------ RECORDS SHOWN ------
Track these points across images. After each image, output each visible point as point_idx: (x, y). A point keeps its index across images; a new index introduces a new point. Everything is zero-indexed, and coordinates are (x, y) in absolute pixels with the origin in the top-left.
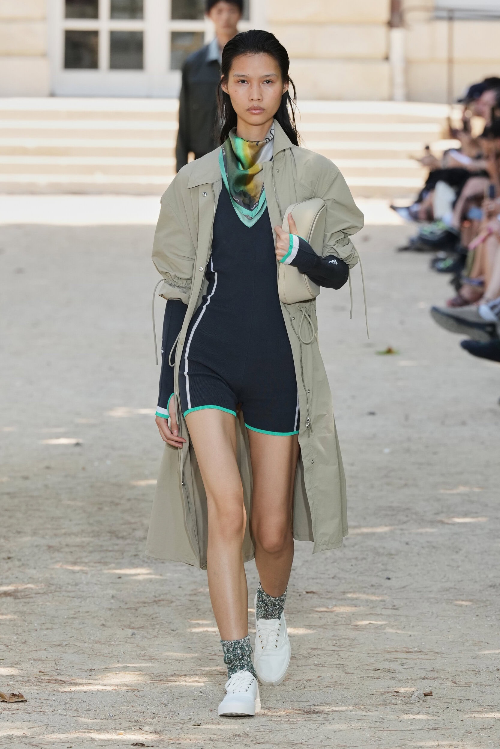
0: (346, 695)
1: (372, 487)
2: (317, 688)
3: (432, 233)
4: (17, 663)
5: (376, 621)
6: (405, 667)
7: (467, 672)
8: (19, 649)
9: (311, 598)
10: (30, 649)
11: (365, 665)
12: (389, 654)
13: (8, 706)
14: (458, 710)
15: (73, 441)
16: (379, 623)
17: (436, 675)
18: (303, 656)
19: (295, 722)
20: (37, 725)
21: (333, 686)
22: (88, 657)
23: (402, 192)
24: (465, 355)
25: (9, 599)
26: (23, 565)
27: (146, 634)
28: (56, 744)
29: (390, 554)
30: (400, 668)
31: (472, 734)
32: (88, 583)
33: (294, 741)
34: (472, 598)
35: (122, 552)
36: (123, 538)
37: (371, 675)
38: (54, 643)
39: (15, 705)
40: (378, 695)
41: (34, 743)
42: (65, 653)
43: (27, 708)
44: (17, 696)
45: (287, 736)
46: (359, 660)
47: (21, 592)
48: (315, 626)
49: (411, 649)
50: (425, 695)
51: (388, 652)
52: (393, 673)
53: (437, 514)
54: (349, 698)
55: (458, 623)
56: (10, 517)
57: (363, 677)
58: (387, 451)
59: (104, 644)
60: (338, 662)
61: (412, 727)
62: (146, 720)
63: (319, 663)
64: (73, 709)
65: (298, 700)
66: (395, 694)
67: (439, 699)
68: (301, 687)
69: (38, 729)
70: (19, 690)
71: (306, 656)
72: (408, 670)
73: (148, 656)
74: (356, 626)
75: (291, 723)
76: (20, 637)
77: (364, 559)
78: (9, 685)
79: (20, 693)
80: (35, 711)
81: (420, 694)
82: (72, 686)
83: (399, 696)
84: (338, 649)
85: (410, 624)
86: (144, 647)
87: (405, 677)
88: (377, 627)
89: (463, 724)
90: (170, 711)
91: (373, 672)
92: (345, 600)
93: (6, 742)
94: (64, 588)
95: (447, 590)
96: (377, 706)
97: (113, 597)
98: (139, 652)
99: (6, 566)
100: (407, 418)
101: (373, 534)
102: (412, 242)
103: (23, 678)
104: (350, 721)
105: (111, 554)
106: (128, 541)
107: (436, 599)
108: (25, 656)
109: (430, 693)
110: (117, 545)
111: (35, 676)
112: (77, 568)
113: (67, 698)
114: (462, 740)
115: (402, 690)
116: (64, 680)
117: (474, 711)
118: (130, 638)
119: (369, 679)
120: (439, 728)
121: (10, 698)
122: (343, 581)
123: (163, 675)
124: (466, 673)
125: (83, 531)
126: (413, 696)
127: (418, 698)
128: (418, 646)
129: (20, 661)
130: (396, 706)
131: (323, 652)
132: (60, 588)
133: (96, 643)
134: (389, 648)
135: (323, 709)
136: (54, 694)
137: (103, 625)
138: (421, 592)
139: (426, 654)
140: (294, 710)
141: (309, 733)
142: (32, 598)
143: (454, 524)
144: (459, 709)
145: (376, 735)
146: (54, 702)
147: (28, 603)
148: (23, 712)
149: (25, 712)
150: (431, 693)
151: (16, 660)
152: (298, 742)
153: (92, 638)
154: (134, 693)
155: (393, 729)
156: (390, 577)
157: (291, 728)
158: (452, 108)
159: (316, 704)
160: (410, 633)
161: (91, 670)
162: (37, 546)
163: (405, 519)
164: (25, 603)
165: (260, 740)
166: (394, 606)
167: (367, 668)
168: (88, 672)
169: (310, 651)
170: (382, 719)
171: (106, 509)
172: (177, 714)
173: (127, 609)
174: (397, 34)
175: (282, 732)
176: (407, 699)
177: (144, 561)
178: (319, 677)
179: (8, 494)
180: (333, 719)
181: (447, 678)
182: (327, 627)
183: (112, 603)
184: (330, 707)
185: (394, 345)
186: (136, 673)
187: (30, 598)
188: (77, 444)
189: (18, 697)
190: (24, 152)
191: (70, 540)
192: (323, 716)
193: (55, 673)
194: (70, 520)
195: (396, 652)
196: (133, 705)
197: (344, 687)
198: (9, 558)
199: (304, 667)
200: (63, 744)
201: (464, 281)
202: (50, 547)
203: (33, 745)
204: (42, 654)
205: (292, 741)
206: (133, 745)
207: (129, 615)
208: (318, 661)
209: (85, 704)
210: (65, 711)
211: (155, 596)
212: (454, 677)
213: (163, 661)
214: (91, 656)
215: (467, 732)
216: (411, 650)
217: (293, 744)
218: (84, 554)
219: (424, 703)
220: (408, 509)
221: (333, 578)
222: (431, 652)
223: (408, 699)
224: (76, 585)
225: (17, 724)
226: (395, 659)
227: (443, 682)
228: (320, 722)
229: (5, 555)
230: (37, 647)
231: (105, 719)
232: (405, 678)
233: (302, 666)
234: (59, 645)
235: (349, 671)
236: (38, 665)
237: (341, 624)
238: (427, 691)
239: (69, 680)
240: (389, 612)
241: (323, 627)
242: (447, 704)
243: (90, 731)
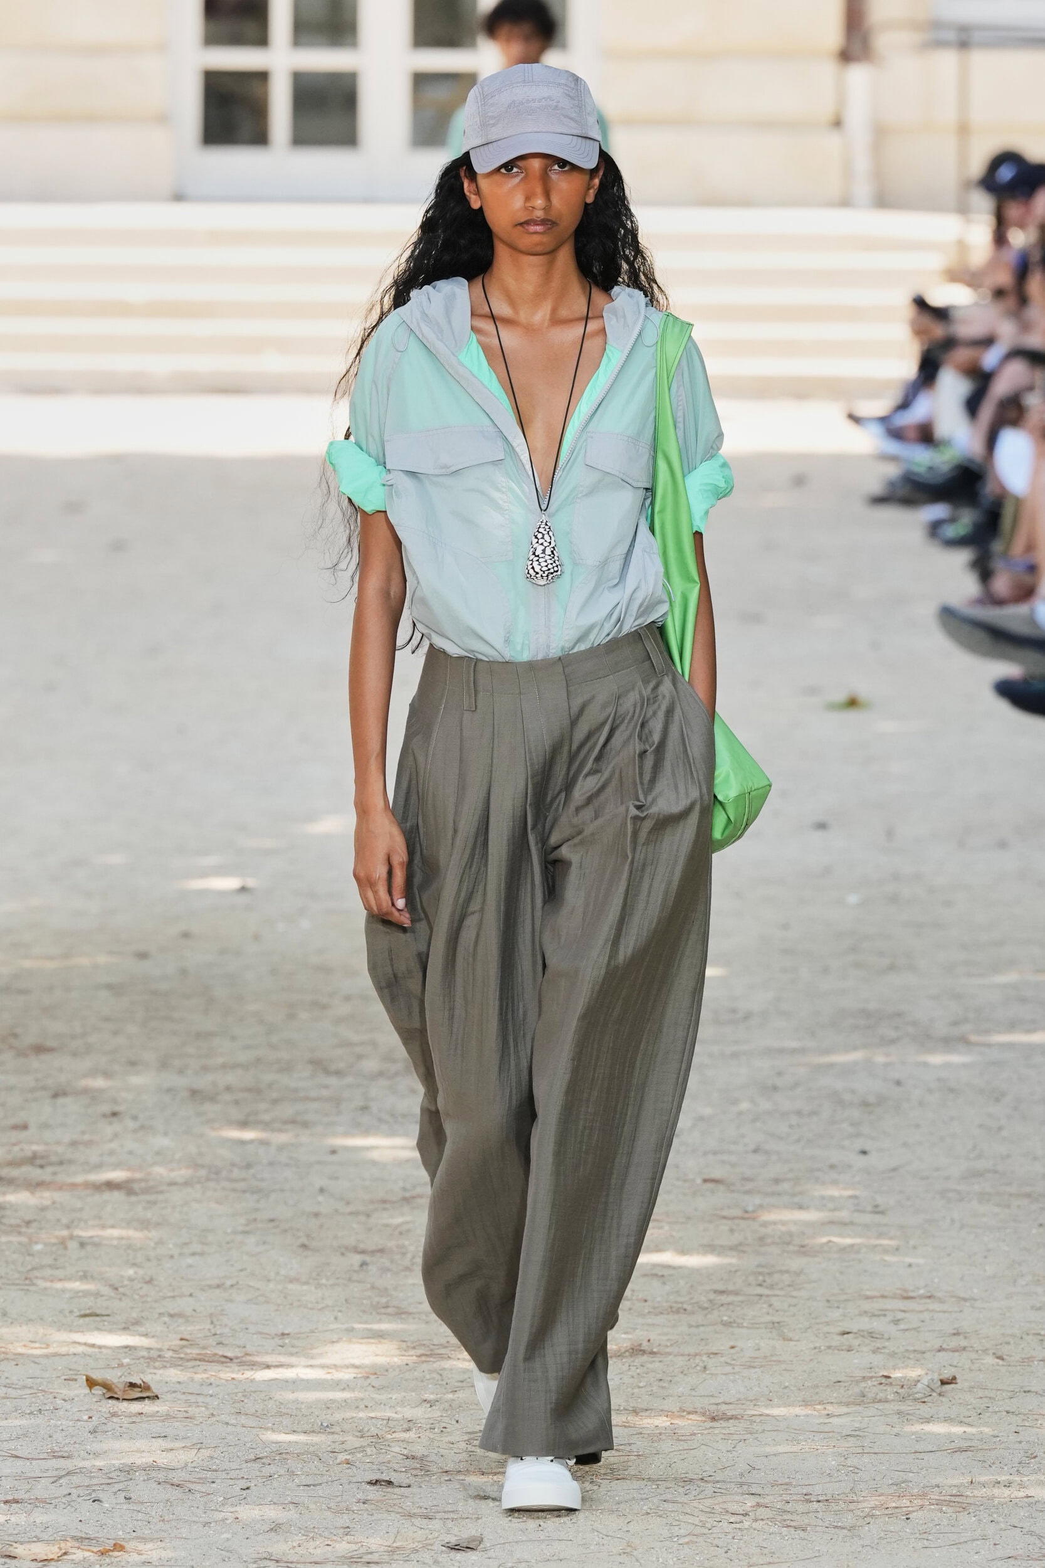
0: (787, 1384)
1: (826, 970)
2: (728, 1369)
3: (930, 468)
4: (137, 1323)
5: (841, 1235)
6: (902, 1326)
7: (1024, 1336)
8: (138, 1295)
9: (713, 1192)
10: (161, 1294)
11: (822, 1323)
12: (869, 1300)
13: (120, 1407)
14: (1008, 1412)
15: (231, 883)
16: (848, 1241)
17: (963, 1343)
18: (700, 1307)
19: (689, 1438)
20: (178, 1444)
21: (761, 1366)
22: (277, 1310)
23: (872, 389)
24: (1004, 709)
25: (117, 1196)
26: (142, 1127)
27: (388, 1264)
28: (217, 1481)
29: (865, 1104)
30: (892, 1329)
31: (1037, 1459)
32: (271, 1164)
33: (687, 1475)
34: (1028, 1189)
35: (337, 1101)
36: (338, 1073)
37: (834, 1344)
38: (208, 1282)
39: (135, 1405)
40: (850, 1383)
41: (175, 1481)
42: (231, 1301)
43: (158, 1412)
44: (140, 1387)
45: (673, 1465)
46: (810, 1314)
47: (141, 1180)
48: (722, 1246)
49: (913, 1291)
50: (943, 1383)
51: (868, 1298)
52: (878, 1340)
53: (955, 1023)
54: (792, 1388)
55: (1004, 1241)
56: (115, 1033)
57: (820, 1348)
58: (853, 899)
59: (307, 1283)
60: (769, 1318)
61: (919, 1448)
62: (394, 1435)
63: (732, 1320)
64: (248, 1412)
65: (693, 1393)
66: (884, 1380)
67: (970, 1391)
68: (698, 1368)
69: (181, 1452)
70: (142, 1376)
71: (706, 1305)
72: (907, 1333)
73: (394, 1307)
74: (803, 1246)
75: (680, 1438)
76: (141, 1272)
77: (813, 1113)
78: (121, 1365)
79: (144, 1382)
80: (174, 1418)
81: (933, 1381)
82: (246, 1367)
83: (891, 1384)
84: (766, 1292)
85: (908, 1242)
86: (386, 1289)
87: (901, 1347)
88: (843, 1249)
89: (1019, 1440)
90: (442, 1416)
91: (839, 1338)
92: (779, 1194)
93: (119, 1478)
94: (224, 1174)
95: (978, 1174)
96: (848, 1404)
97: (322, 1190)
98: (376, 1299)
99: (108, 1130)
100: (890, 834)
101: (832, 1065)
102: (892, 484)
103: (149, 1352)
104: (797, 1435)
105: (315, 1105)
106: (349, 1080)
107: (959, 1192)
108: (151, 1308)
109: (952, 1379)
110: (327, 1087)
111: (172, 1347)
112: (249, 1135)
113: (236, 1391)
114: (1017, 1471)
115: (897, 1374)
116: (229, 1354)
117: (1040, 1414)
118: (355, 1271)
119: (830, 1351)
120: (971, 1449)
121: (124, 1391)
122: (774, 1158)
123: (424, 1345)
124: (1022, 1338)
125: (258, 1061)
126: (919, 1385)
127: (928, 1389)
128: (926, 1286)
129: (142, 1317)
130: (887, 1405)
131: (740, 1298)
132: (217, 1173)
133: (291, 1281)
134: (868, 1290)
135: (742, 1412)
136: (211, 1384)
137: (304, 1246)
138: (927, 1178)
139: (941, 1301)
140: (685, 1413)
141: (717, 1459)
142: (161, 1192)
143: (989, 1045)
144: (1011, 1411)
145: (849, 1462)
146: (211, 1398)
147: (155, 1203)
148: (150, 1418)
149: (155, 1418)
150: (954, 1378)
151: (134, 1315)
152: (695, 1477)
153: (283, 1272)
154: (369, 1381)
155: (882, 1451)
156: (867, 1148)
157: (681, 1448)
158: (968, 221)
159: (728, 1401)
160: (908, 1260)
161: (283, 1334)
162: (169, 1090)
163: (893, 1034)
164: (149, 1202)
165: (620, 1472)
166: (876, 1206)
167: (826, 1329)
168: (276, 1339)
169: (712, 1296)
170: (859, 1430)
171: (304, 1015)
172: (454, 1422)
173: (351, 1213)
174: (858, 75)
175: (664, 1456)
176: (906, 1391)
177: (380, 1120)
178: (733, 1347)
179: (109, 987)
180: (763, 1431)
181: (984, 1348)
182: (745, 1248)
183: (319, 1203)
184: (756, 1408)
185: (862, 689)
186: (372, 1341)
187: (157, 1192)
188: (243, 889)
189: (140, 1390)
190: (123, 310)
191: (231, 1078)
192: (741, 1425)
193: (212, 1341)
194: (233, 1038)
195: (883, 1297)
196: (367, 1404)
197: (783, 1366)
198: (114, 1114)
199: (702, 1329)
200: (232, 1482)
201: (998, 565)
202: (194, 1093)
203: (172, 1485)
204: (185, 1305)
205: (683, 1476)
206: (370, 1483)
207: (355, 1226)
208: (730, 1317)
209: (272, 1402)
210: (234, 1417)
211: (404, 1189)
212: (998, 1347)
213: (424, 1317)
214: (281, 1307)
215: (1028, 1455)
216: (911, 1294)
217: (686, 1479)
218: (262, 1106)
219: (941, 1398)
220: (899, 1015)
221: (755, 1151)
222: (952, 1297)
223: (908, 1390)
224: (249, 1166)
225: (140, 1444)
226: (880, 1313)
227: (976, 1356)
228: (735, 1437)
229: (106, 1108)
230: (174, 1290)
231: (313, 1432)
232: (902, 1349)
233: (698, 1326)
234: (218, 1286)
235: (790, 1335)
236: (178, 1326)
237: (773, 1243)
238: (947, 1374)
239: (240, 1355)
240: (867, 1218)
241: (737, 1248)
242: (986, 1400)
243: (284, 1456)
------
------ RECORDS SHOWN ------
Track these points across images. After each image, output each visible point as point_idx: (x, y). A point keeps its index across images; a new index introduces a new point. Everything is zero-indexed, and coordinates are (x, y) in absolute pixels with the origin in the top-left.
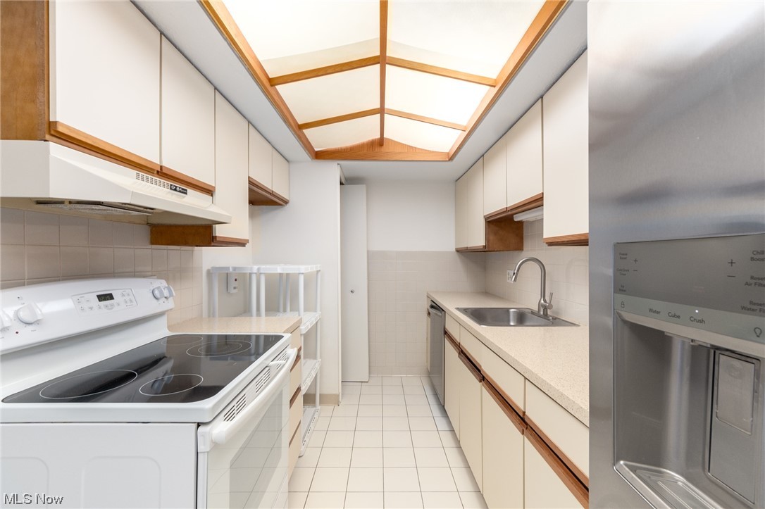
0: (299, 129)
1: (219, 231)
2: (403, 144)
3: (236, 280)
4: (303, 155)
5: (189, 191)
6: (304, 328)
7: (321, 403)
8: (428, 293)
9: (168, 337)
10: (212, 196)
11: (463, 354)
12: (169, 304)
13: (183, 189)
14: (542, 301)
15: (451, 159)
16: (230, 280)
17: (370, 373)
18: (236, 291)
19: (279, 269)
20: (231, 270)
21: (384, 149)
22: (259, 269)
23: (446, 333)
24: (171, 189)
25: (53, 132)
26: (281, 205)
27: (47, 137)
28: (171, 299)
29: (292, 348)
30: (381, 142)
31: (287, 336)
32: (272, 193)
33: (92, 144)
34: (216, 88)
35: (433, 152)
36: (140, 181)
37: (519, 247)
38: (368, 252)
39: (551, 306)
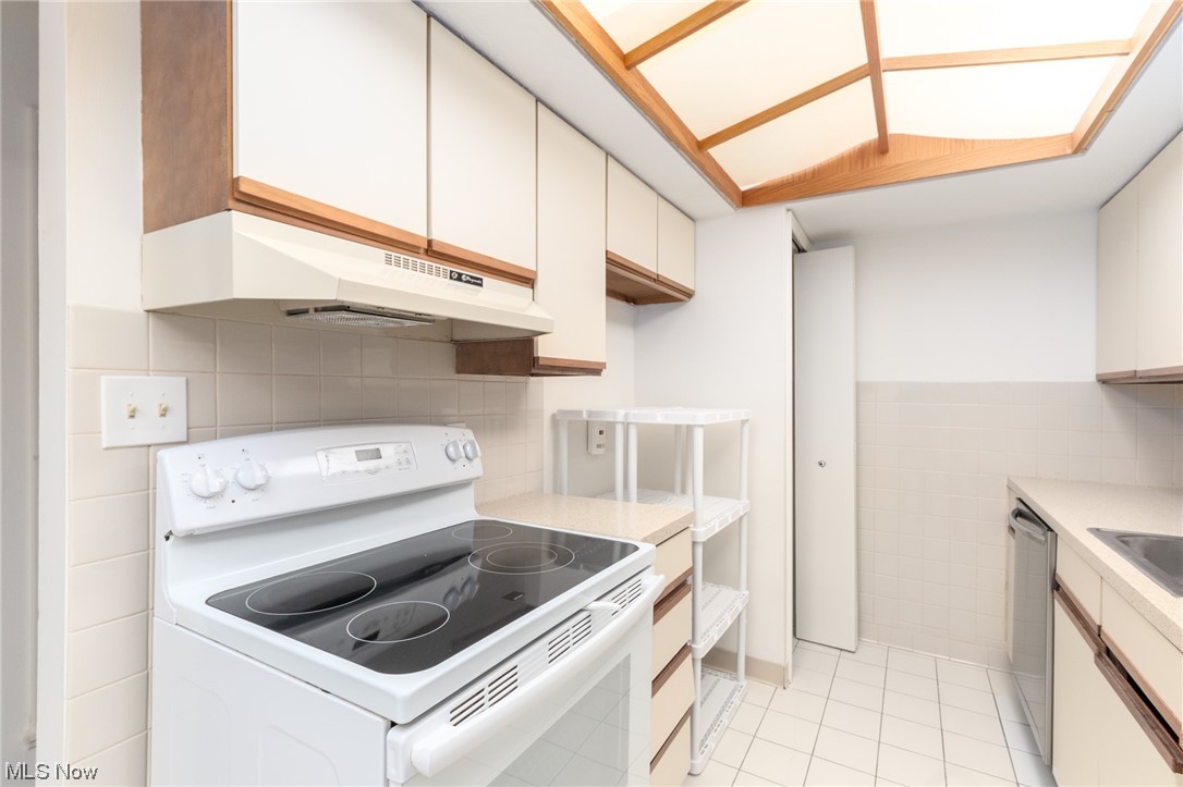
------
------ RECORDS SHOWN ------
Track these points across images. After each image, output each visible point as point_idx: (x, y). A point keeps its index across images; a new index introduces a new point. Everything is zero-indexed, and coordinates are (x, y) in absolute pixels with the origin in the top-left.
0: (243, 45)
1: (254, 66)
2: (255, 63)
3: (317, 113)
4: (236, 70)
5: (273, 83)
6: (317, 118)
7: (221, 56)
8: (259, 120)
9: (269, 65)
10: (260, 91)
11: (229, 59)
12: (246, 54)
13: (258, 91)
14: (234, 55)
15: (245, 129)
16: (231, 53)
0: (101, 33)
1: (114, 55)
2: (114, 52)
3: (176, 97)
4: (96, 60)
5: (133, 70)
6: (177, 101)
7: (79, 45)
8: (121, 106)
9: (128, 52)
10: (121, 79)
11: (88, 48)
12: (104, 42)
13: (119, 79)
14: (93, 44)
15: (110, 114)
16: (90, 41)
------
AIM OF THE TASK: Copy out each line of the data above, exactly, if it lies between the line holding "14: (458, 710)" and the line holding "48: (315, 626)", inclusive; copy no other line.

ANSWER BELOW:
14: (458, 710)
15: (73, 441)
16: (379, 623)
17: (436, 675)
18: (303, 656)
19: (295, 722)
20: (37, 725)
21: (333, 686)
22: (88, 657)
23: (402, 192)
24: (465, 355)
25: (9, 599)
26: (23, 565)
27: (146, 634)
28: (56, 744)
29: (390, 554)
30: (400, 668)
31: (472, 734)
32: (88, 583)
33: (294, 741)
34: (472, 598)
35: (122, 552)
36: (123, 538)
37: (371, 675)
38: (54, 643)
39: (15, 705)
40: (378, 695)
41: (34, 743)
42: (65, 653)
43: (27, 708)
44: (17, 696)
45: (287, 736)
46: (359, 660)
47: (21, 592)
48: (315, 626)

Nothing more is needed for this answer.